The story of the Temple-Theater of Monte San Nicola is the story of an ancient and beautiful treasure, which remained hidden for many years in the mountains surrounding the village of Pietravairano, in Upper Casertano, Italy. Lying at 410m high in the Sannio area, the temple-theater complex dates back to the late Ancient Roman Republican period, 2nd-1st Century BC. In February 2000, Nicolino Lombardi, head teacher, local history scholar, and ultralight helicopter enthusiast, circling in the skies of Pietravairano, discovered the ruins of what would soon prove to be a spectacular late-republican Roman temple-theater complex.

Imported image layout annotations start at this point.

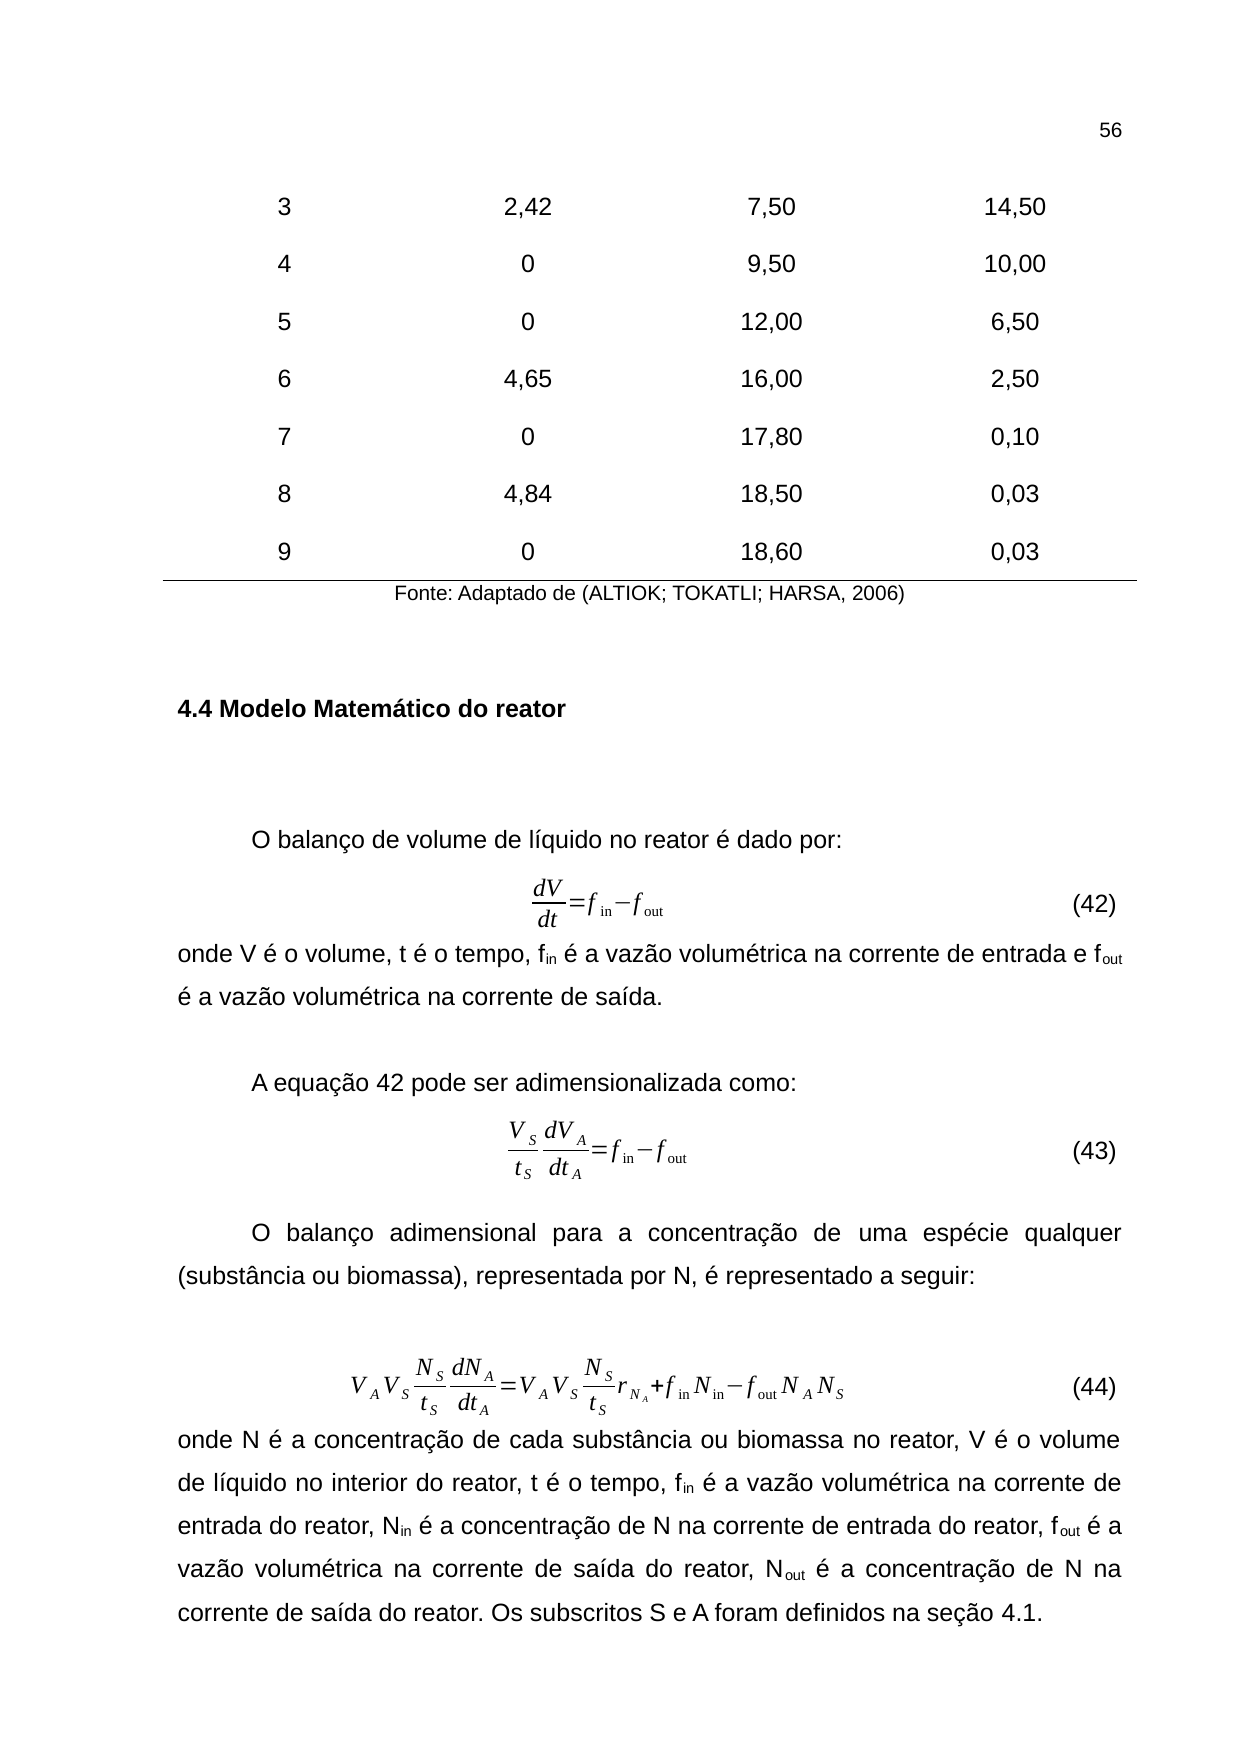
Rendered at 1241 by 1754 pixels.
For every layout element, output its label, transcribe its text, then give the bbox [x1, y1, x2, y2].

table_cell 4,65 [406, 350, 649, 407]
table_cell 6 [163, 350, 406, 407]
table_header (43) [1017, 1111, 1122, 1189]
text A equação 42 pode ser adimensionalizada como: [177, 1068, 1122, 1097]
table_cell 4,84 [406, 465, 649, 522]
table_cell 9,50 [650, 235, 893, 292]
text onde V é o volume, t é o tempo, fin é a vazão volumétrica na corrente de entrada e fout é a vazão volumétrica na corrente de saída. [177, 939, 1122, 1011]
table_cell 4 [163, 235, 406, 292]
table_cell 18,50 [650, 465, 893, 522]
table_cell 12,00 [650, 292, 893, 349]
text O balanço adimensional para a concentração de uma espécie qualquer (substância ou biomassa), representada por N, é representado a seguir: [177, 1218, 1122, 1290]
table_cell 7,50 [650, 177, 893, 234]
table_cell 8 [163, 465, 406, 522]
table_cell 7 [163, 407, 406, 464]
table_header [177, 1347, 1017, 1425]
table_header [177, 869, 1017, 939]
table_header (44) [1017, 1347, 1122, 1425]
table_cell 0 [406, 522, 649, 579]
table_cell 0,10 [893, 407, 1137, 464]
table_cell 0,03 [893, 465, 1137, 522]
table_cell 0,03 [893, 522, 1137, 579]
table_cell 2,42 [406, 177, 649, 234]
table_cell 9 [163, 522, 406, 579]
table_cell 14,50 [893, 177, 1137, 234]
table_cell 2,50 [893, 350, 1137, 407]
table_cell 5 [163, 292, 406, 349]
table_cell 0 [406, 235, 649, 292]
table_header [177, 1111, 1017, 1189]
table_cell 17,80 [650, 407, 893, 464]
table_cell 3 [163, 177, 406, 234]
table_cell 16,00 [650, 350, 893, 407]
subtitle Modelo Matemático do reator [177, 694, 1122, 722]
table_cell 0 [406, 407, 649, 464]
text onde N é a concentração de cada substância ou biomassa no reator, V é o volume de líquido no interior do reator, t é o tempo, fin é a vazão volumétrica na corrente de entrada do reator, Nin é a concentração de N na corrente de entrada do reator, fout é a vazão volumétrica na corrente de saída do reator, Nout é a concentração de N na corrente de saída do reator. Os subscritos S e A foram definidos na seção 4.1. [177, 1425, 1122, 1626]
table_cell 18,60 [650, 522, 893, 579]
text O balanço de volume de líquido no reator é dado por: [177, 825, 1122, 854]
table_cell 6,50 [893, 292, 1137, 349]
table_cell 10,00 [893, 235, 1137, 292]
text Fonte: Adaptado de (ALTIOK; TOKATLI; HARSA, 2006) [177, 581, 1122, 605]
table_cell 0 [406, 292, 649, 349]
table_header (42) [1017, 869, 1122, 939]
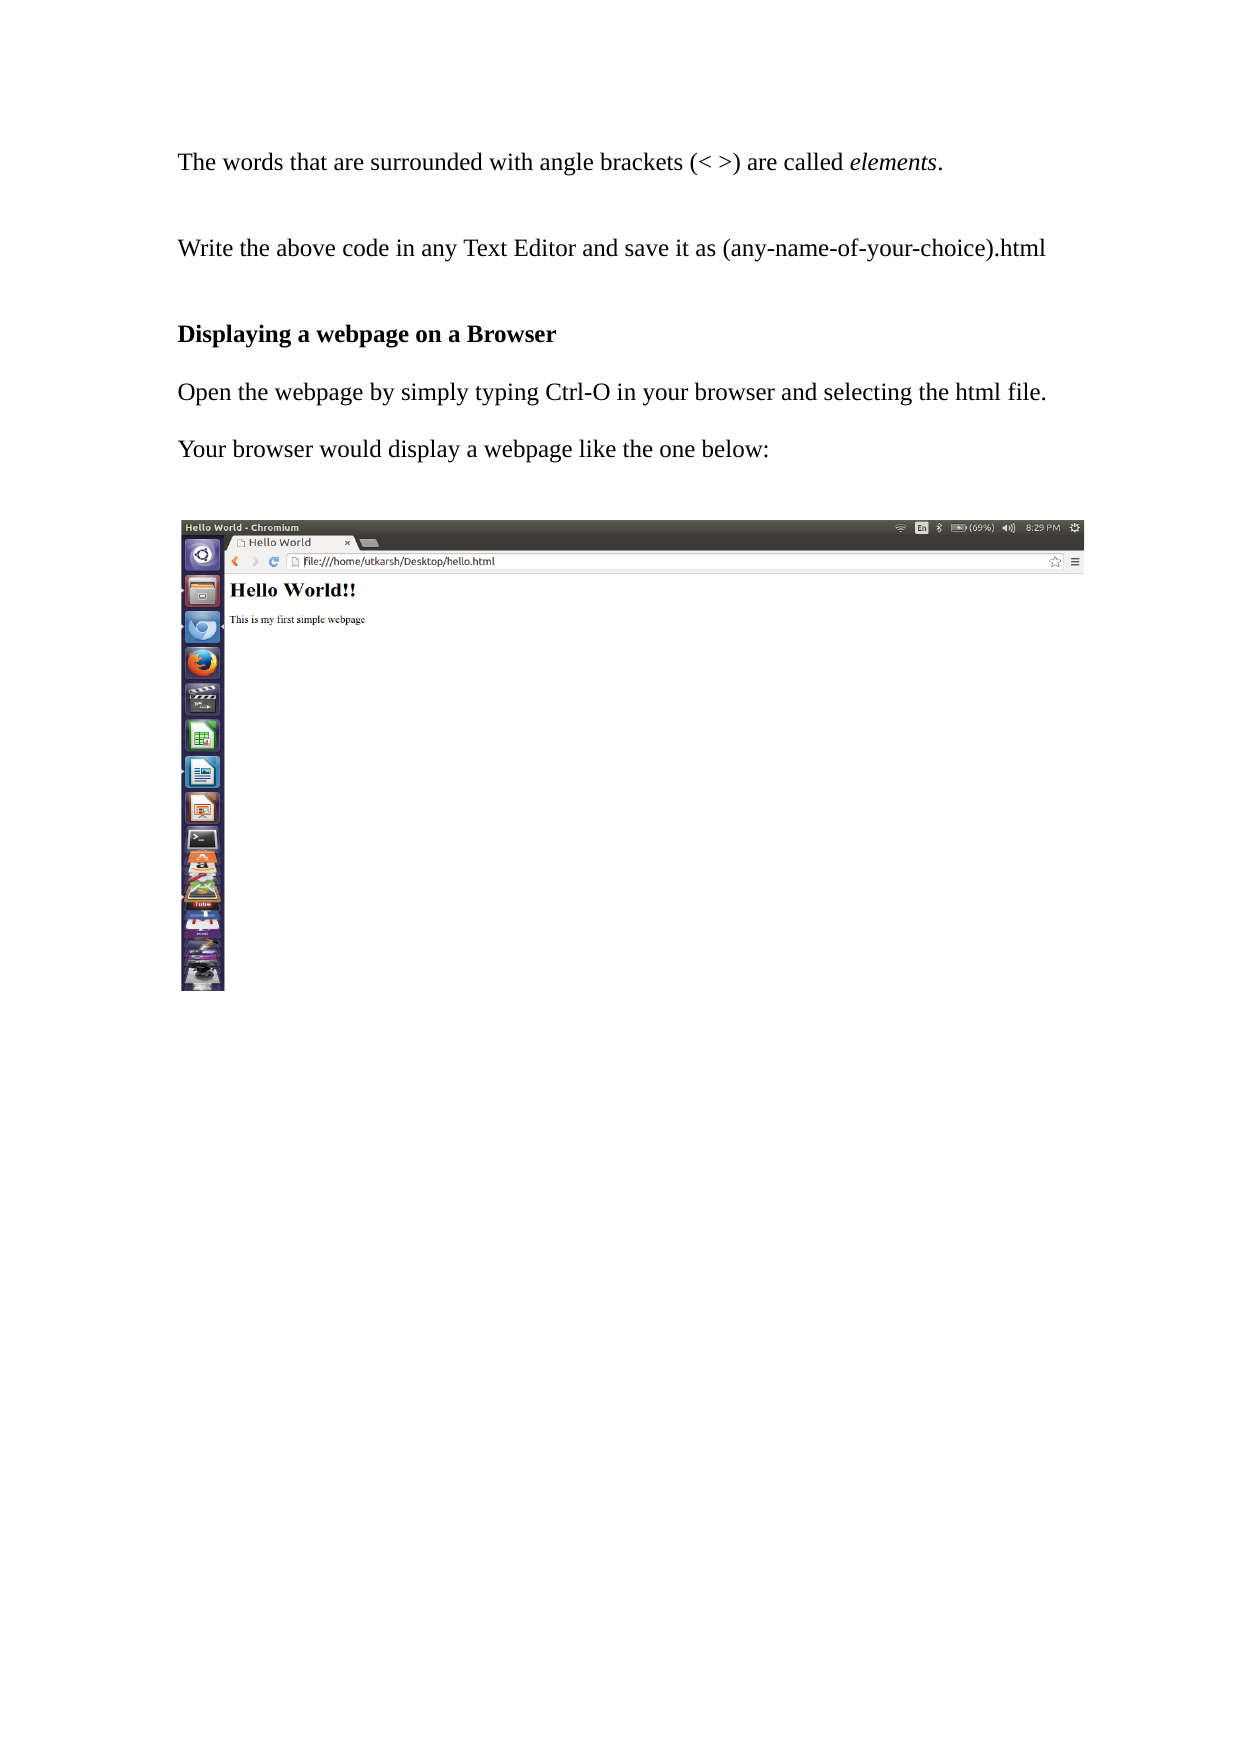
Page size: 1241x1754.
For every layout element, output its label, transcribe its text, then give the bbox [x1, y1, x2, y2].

text Displaying a webpage on a Browser [177, 319, 1122, 348]
text Your browser would display a webpage like the one below: [177, 434, 1122, 463]
text The words that are surrounded with angle brackets (< >) are called elements. [177, 147, 1122, 176]
text Open the webpage by simply typing Ctrl-O in your browser and selecting the html file. [177, 377, 1122, 406]
text Write the above code in any Text Editor and save it as (any-name-of-your-choice).html [177, 233, 1122, 262]
picture [181, 520, 1085, 991]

At a height of 410 meters, there is in fact an ancient sanctuary consisting of a temple-theater complex, placed on two terraces at different heights
It is not even certain if the builders were Roman or another indigenous Italic tribe such as the Samnites, ferocious enemies of Rome. (The site has drawn comparisons to the Samnite theater at Pietrabbondante.) The discovery of some tombs indicates that the temple-theater complex was no longer used beyond the 2nd century AD. If the dating is accurate (approx. 100 BC) then Rome had already polished off some serious enemies such as Carthage. The Samnites would be next and then mighty Rome would enter into serious Social War with remaining local enemies on the peninsula. Augustus Caesar was still way in the future, but this temple and theater complex must have been a great symbol early on, watching over major approaches leading north, as much as to say, “Those who pass by, look up. We are now in charge.”